By Rebecca Hamburg posted 04-18-2012 11:57 AM

  
On Monday, April 16, 2012, the U.S. Supreme Court heard oral arguments in Christopher v. SmithKline Beecham (Case No. 11-204) on whether pharmaceutical sales representatives (PSRs) should be classified as non-exempt employees. The petitioner-plaintiffs are two among approximately 90,000 PSRs employed within the American pharmaceutical industry who visit physicians’ offices and encourage physicians to prescribe their employer’s products to their patients. Plaintiffs filed suit under the Fair Labor Standards Act (FLSA) seeking overtime pay on behalf of a nationwide class of PSRs employed by respondent-defendant SmithKline Beecham, Corp., d/b/a GlaxoSmithKline. Numerous similar suits have been filed throughout the country by PSRs performing identical business functions for various pharmaceutical companies. Defendant’s motion for summary judgment was granted on the basis that PSRs are outside salespersons who are exempt under the FLSA.

The questions at oral argument indicated that the justices may split in non-ideological, and what some see as unusual, ways. Among the questions for the petitioners' counsel Thomas C. Goldstein was this slightly sardonic one from Justice Ruth Bader Ginsburg: "If you're right, would the time on the golf course get time and a half?" Yet, Chief Justice John Roberts chided SmithKline Beecham's counsel Paul Clement for leaving the actual making of sales off his list of activities performed by the pharmaceutical reps, suggesting that he was skeptical of the company's position. In questioning the U.S. government, which had filed a brief in support of the pharma reps, Justice Elena Kagan stated that she believed the administration's position "seem[ed] a little bit blind to the way this industry really works," because the drug sale "follows from however successful the [pharma rep] is," indicating the rep is furthering the process of an actual sale. Justice Stephen Breyer also worried about the Department of Labor's long-history of not pursuing overtime for these types of workers and now providing what he called a "windfall" to the reps.
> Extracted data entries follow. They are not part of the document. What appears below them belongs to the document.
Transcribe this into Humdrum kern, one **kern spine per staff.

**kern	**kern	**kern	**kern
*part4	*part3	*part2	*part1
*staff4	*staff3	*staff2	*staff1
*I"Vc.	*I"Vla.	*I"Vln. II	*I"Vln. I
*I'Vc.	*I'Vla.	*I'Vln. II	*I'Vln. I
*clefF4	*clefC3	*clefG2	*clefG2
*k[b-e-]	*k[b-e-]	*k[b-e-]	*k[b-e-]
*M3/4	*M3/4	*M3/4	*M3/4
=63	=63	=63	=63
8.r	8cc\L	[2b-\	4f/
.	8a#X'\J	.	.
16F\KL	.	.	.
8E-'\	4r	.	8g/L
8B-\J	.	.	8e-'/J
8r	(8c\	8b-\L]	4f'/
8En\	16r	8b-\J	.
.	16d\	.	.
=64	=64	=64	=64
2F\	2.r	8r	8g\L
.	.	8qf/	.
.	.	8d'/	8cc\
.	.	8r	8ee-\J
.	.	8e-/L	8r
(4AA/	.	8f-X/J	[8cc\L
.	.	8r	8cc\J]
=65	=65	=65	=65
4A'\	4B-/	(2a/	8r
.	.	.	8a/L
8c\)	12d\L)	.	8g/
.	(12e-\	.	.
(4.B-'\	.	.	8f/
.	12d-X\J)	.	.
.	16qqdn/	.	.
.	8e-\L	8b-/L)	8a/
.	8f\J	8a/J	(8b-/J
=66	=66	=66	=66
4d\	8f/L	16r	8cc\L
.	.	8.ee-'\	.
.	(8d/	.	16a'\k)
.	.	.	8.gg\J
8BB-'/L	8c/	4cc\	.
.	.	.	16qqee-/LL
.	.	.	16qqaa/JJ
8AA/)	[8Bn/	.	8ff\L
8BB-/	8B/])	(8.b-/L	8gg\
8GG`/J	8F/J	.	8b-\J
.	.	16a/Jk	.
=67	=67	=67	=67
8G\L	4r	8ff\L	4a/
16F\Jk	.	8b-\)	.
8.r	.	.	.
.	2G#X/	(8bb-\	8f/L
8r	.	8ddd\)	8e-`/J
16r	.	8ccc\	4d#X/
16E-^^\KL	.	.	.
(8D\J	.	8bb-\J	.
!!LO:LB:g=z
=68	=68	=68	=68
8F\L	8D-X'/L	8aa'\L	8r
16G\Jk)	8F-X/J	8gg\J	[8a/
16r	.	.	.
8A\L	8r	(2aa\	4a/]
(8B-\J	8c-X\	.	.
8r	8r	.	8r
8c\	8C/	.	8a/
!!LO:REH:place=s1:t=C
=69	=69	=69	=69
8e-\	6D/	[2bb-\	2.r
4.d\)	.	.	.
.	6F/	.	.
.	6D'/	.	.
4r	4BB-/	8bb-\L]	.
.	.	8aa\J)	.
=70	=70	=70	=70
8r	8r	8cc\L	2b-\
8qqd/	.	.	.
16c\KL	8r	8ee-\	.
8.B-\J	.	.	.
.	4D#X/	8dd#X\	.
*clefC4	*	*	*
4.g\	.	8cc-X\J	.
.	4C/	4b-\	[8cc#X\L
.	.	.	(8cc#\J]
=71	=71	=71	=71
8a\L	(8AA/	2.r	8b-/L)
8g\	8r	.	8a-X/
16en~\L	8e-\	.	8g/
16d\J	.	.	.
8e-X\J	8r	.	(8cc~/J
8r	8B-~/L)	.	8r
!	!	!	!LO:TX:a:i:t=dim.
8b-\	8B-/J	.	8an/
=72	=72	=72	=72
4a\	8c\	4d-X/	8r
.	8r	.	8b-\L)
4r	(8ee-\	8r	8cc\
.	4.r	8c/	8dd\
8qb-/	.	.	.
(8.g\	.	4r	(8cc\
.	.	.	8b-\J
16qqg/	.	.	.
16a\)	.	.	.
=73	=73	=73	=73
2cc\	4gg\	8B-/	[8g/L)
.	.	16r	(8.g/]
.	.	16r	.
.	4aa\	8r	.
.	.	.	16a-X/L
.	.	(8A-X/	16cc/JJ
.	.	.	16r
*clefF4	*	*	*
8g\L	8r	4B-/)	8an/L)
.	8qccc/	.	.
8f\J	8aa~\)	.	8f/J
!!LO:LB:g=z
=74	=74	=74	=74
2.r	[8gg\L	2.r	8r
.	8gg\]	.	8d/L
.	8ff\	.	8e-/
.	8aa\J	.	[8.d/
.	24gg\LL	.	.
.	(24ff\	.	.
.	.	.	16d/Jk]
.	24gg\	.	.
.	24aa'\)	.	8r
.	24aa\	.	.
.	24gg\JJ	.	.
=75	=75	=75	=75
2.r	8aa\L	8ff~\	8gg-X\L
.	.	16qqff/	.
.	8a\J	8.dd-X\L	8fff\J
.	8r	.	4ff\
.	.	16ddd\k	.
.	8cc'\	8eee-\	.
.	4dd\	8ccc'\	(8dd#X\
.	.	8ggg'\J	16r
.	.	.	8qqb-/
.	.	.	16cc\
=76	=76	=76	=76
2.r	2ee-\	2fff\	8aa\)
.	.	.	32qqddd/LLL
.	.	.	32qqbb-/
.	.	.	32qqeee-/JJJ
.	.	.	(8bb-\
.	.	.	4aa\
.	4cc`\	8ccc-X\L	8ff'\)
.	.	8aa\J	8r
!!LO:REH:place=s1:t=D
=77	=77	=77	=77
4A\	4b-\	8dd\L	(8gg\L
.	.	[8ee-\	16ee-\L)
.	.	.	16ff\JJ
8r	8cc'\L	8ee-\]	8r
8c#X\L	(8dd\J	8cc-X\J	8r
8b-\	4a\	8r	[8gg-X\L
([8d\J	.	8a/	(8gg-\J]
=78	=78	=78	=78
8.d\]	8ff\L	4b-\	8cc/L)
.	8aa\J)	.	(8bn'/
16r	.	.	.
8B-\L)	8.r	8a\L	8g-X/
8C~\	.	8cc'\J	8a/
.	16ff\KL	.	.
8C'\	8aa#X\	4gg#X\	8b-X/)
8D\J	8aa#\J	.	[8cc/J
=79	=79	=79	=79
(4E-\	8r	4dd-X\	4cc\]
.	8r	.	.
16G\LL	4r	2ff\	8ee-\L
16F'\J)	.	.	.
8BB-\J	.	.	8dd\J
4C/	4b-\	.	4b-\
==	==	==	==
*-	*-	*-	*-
Later when questioning the respondents, Justice Kagan took a different view of the Department's inaction, when she told Clement: "You've been given a gift for all these years, is one way of looking at it." In the end, it is difficult to predict which way the decision will come out, but one that we eagerly await.

In line with our successful amicus brief in In re Novartis Pharmaceutical Litigation, where the Second Circuit reached the contrary conclusion to the Ninth Circuit in Christopher, NELA, joined by the National Employment Law Project, filed an amicus brief arguing that requiring outside sales people to make actual sales is central to the purpose of the exemption; that to ignore the actual sales requirement would draw the courts in an unwarranted policy-making role; and in the absence of congressional or regulatory action, the court should not dilute or refashion the FLSA’s explicit requirements for one industry. To read NELA’s amicus brief, written by our team of authors from Outten & Golden LLP and Nichols Kaster, PLLP, please click here 

Of note, NELA members Jeremy Heisler, Katherine M. Kimpel, Michael R. Pruitt, and David W. Sanford are also among the attorneys representing the petitioner-plaintiffs before the U.S. Supreme Court.